NASCAR team owner Rick Hendrick spent $1.1 million on the first production 2014 Corvette Stingray -- and didn't even get to drive the car home.
Hendrick bought the world's first production version of the newly redesigned Corvette on Saturday at the Barrett-Jackson classic car auction in Scottsdale, Ariz. But he'll have to wait to take delivery on the car -- with the coveted vehicle identification number ending in 0001 -- until the redesigned Corvette starts production in late summer.
That means, unlike other buyers, Hendrick gets to fully customize the vehicle, selecting the interior and exterior colors, the performance packages and options. A bright red pre-production Corvette was a placeholder during the auction, which was shown live on the Speed channel.
The 2014 Corvette is the seventh generation of the iconic sports car, and it made its world debut at the 2013 Detroit Auto Show on Jan. 13. It's powered by a 450-horsepower V-8 and will come with either a six-speed automatic transmission or a seven-speed manual. Chevy hasn't released pricing for the 2014 Corvette, but it probably will start at under $55,000.

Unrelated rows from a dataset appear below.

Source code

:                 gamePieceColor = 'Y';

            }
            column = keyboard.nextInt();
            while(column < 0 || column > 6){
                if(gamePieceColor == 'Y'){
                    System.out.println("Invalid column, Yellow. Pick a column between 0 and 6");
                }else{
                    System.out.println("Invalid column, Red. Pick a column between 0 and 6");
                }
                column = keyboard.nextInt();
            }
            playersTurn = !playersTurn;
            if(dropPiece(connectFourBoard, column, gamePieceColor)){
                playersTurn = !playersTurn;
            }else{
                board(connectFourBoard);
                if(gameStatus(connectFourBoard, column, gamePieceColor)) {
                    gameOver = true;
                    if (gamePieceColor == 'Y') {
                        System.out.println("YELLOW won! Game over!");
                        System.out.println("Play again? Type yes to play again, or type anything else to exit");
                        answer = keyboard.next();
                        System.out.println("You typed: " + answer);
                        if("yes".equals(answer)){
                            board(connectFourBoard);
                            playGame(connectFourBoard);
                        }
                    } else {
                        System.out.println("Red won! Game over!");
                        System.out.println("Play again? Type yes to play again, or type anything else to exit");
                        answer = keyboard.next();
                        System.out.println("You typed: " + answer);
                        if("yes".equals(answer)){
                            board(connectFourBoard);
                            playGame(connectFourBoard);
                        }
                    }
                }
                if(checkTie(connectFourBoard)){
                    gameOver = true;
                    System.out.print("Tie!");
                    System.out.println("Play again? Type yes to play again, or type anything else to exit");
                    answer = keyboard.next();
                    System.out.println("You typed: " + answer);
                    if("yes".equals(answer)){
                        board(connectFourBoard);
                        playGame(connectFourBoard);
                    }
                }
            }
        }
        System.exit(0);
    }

Proceeds from the Barrett-Jackson sale will benefit the College for Creative Studies in Detroit. The school has a well-regarded automotive design program, and more than 170 graduates of the school work in General Motors' design studios, according to the automaker.
The Corvette Stingray was one of several vehicles GM had Barrett-Jackson auction off for charity. Also in the mix was a 1958 Corvette owned by GM Chairman and CEO Dan Akerson. That car raised $270,000 for Habitat for Humanity Detroit's Morningside Commons neighborhood.
In addition to the five GM cars sold for charity, 16 other vehicles hit the Barrett-Jackson auction block in Scottsdale to raise money for charities. The company says that since 1971, it's raised more than $50 million for charitable causes through its auctions.